Ah, yes. Read a book. And actually finish it.
Circa 1990: Professor Charles Rice in jurisprudence class: “You don’t have to wear sandals to be counter-cultural. You just have to be a good Catholic.” (You could insert other traditional persuasions into that statement, but this was at Notre Dame).
Excellent. Hard to do but will pay off. I’m half way there.
I do all the above recommendations, have done for years. But it’s not just the privacy issue. It’s what the holdable and wearable tech is doing to our psyches. Read Marshall McLuhan in regards to that. I’m addicted to my iPad and iPhone, I’m ashamed to say. I’m always reading the news or reading articles or essays online, checking emails, or listening to podcasts on youtube. It’s not healthy! So I’ve bought a timed padlock and I shall be putting the iPad and iPhone in a box, locked away for hours at a time! It’s the only solution I can think of.
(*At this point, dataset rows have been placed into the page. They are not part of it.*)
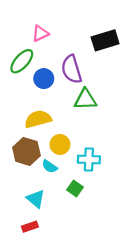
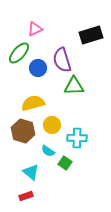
cyan semicircle: (50, 166) -> (48, 151), moved

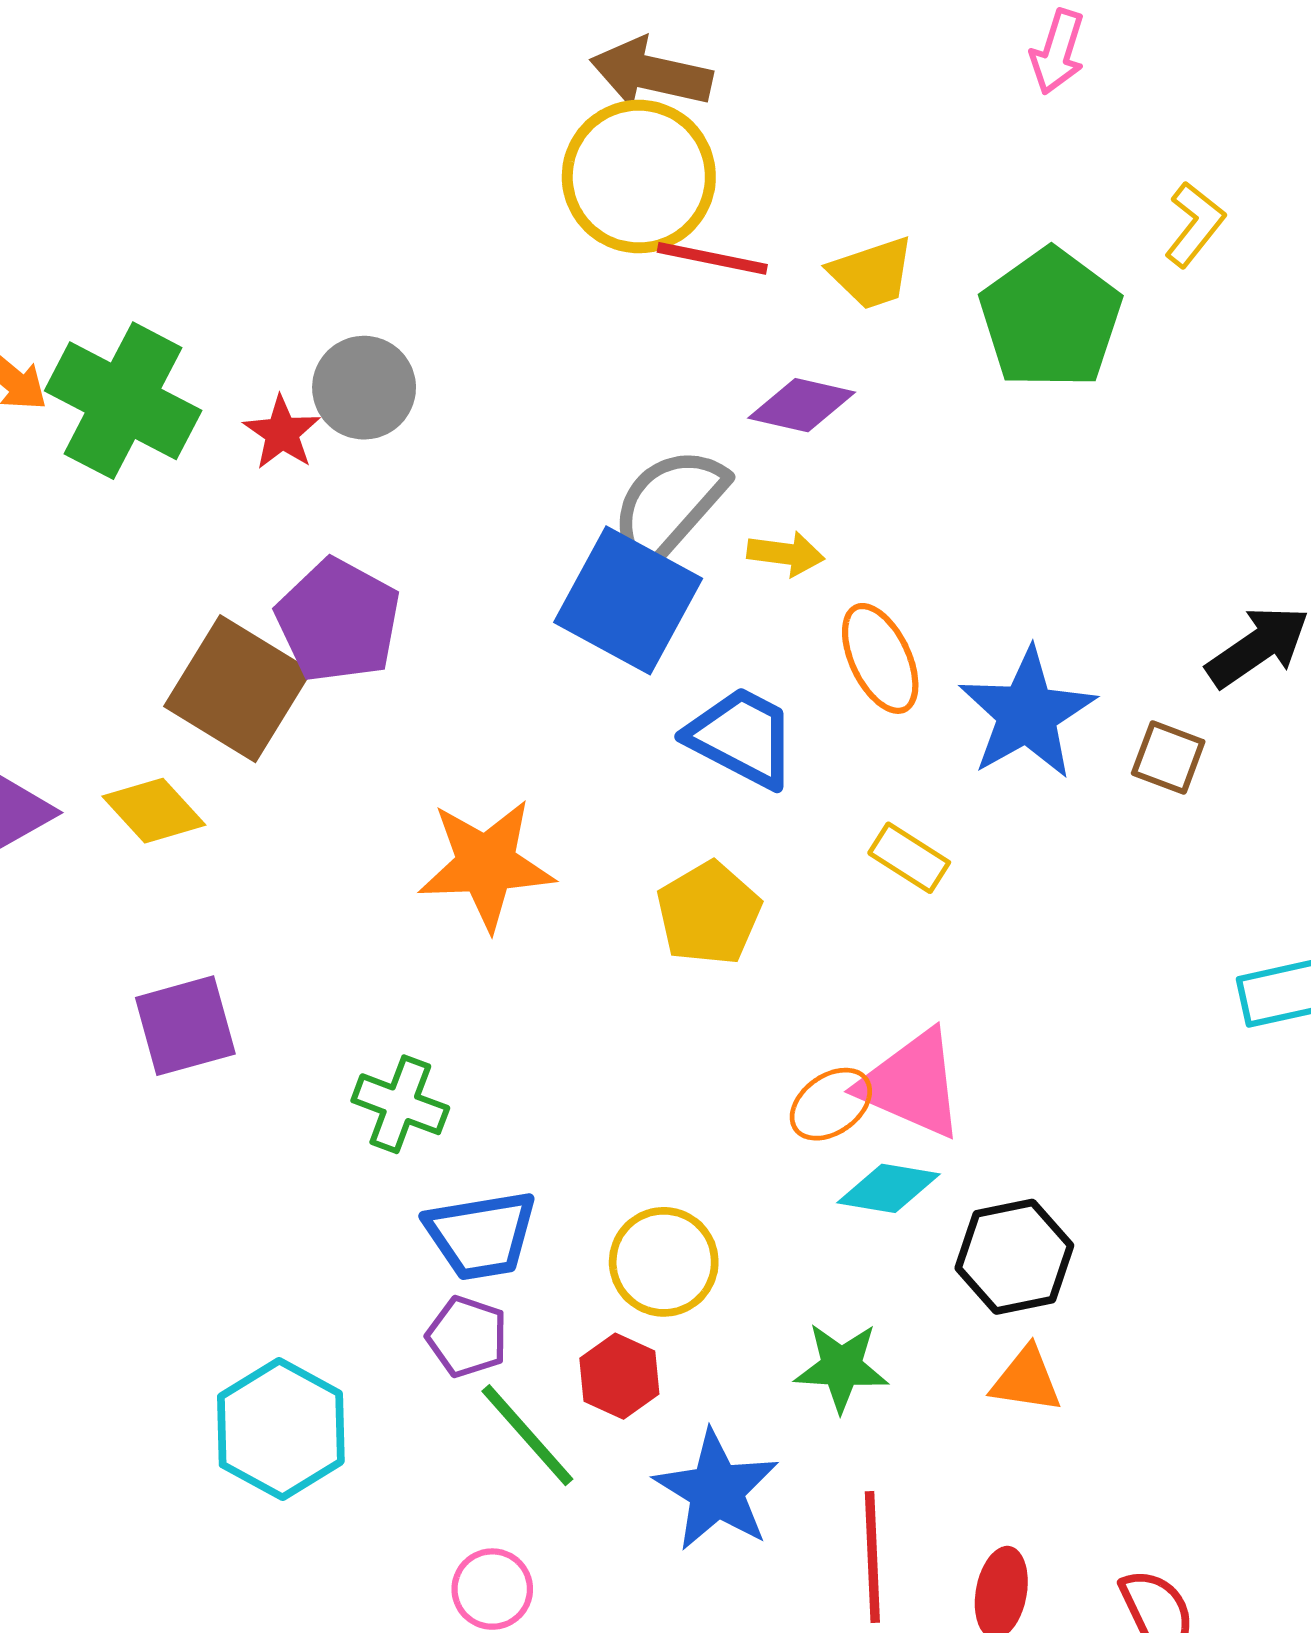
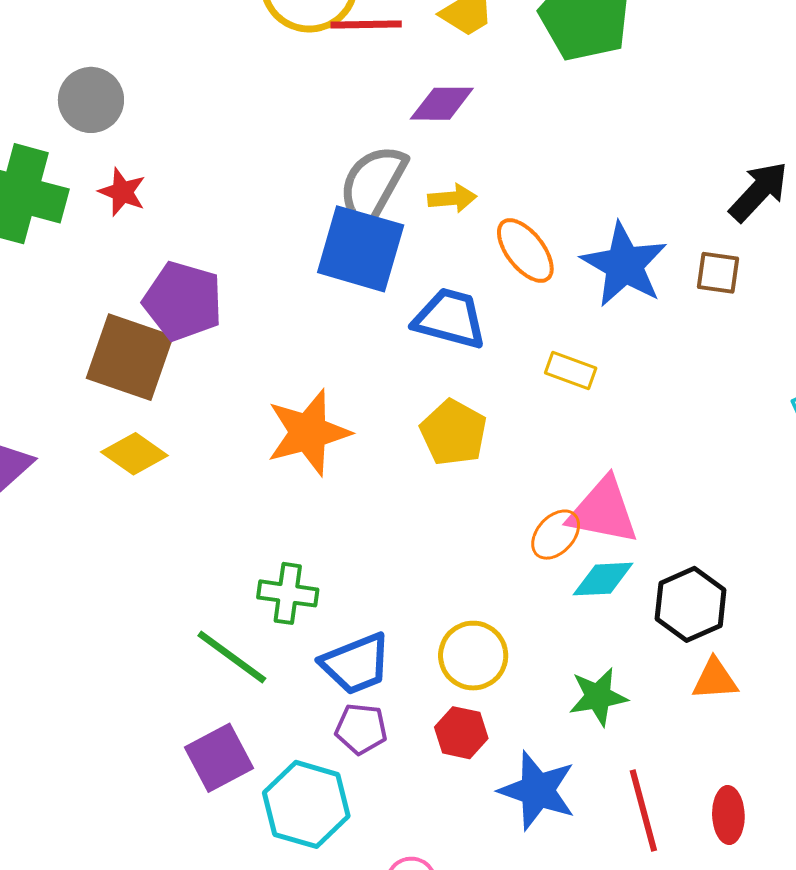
gray circle: (364, 388) -> (91, 100), moved
yellow diamond: (154, 811) -> (134, 454), moved
purple square: (185, 1026) -> (219, 758), moved
cyan hexagon: (281, 1429) -> (306, 804), moved
green line: (527, 1435) -> (232, 657), moved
Then I can read a book, listen to music, watch a film, spend more time cooking and baking. All the things I used to do much more of before smart phones and tablets!
This is hard to do because most people in a given society are willing to trade the convenience of the service being offered for their privacy. Most people don’t think twice about this Faustian bargain because so much of the collecting of our information is done surreptitiously. And what will we do when digital currencies are introduced and physical money is done away with. They will be able to keep track of everything related to our person and way of life. By then maybe some people will wake up to the fact that they only have the illusion of freedom. By then it will be too late because all the prior choices we made as a society will have resulted in a technology that doesn’t free and ennoble us but rather enslaves us.
“. When I was a kid in the 1980s, no one thought of homeschooling. Then, someone, somewhere—probably some young hippy couple—said enough to the public and private schools that existed. Homeschooling began, and it soon flourished. ”
Brad, you know EXACTLY who that couple was, because the dad was at Indiana with us at the time. You remember Bill Breeden (or not)? Thelen’s colloquium, hippy, was over at the Peace, Brotherhood and Justice (PBJ) Center? He was the one who lived out in the tepee in Kentucky who fought in court to home-school his daughter and won? I think he said she ended up at Bryn Mawr.